**Given instruction a**
Answer these questions from the text on the forest of Bertranges:
(i) Which hiking trail, besides the Voie de Vézelay, crosses the forest?
(ii) In what year was the Rallye Pique Avant Nivernais founded?
(iii) How many oak wood forests does the book list?

**Text segment**
A paradise for ramblers from the Charitois country and beyond, the forest of Bertranges is traversed by one of the paths on the Way of St. James, the Voie de Vézelay, and by the GR 654 hiking trail. The Fontaine de la Vache, the valley of Gratte-Chien, the vale of Maupreyonde, whence springs the Mazou that then runs down to the Loire, are just some of the treasures within its territory. One may occasionally encounter the hunt, the Rallye Pique Avant Nivernais founded in 1919. The current master, Philippe de Roüalle, rides to hounds in pursuit of roe and red deer at meets on Tuesday and Saturdays. Because the other king of Bertranges, apart from the oak, is the stag.

 

Published in October 2018, the book The oak in majesty, from forest to wine highlights the concept of forest terroir: a specific soil, aspect, and rainfall, as well as a particular exposure to sunlight, to which should be added the species or variety of tree, the density of plantation, as well as average age, all of which will influence the grain and quality of the wood. The value of a mature high forest will thus depend on both the terroir and in the way in which it has been “led,” as French winegrowers say, or managed, in the words of the forester.

The book, fully illustrated with photographies, compile, through a gazeteer with a lot of details about geography, mesoclimate and history, a list of twenty-six beautiful oak wood forests, as the national forest of Bertranges.

Extracted data entries:
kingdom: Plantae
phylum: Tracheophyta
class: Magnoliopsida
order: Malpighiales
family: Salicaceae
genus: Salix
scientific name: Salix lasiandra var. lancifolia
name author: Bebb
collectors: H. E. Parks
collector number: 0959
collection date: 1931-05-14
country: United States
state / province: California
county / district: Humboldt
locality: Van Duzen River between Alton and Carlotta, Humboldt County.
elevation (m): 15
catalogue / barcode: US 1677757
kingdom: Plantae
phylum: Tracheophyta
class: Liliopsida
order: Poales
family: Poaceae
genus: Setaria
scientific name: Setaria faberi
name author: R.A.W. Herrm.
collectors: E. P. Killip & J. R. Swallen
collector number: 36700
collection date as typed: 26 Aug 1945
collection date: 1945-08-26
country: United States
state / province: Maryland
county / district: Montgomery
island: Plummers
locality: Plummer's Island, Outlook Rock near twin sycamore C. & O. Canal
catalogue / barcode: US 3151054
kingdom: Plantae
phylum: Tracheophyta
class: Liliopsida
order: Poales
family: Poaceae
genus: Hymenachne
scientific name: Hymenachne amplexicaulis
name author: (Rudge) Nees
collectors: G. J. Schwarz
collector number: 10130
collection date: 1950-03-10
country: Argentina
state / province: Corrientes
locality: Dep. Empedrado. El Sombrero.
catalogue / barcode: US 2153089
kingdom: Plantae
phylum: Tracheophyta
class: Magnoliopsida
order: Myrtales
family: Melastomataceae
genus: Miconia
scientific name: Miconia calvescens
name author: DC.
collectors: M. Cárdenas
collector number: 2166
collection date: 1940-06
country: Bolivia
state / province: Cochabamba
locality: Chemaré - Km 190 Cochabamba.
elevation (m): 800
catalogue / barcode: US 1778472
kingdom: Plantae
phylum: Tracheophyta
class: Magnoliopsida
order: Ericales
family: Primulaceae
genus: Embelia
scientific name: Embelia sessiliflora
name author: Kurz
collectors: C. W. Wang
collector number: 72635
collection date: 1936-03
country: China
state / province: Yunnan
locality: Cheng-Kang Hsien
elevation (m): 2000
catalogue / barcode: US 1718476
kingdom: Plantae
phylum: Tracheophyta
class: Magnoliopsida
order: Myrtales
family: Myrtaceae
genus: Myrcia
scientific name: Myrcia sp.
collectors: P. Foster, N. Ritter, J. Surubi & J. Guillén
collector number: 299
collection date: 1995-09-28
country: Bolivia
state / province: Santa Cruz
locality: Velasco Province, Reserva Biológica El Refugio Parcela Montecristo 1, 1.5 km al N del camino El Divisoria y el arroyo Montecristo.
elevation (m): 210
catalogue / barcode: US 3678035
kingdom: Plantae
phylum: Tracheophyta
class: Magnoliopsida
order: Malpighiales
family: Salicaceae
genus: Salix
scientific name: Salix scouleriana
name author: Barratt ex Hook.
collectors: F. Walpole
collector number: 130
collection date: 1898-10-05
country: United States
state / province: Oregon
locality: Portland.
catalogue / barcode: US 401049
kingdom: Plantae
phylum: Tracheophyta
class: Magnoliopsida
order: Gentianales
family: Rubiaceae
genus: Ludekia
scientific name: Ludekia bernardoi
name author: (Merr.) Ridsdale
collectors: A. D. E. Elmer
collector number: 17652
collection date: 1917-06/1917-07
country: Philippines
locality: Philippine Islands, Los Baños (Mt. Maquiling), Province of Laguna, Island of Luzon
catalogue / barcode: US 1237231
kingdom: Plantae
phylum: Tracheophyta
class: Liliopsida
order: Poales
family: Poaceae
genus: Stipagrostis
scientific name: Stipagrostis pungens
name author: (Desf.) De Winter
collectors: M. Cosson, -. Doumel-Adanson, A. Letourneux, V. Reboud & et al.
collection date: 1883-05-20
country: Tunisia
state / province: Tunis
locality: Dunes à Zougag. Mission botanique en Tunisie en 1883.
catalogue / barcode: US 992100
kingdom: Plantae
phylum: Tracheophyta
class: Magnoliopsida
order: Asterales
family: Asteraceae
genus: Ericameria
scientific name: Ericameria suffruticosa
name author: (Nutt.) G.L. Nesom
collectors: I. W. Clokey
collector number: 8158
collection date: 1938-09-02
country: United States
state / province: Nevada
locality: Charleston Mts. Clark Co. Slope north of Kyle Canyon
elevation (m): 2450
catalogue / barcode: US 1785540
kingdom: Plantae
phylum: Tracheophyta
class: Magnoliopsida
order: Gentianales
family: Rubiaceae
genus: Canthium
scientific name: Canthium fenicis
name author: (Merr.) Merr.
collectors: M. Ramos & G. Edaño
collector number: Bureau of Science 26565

**Given instruction b**
In the catalog records, take the part that opens with the line containing "genus: Hymenachne" and closes with the line containing "locality: Dep. Empedrado. El Sombrero.". Change "collectors" to "collected by" and leave everything else as it is.

**Written solution a**
(i) The GR 654 hiking trail.
(ii) 1919.
(iii) Twenty-six.

**Written solution b**
genus: Hymenachne
scientific name: Hymenachne amplexicaulis
name author: (Rudge) Nees
collected by: G. J. Schwarz
collector number: 10130
collection date: 1950-03-10
country: Argentina
state / province: Corrientes
locality: Dep. Empedrado. El Sombrero.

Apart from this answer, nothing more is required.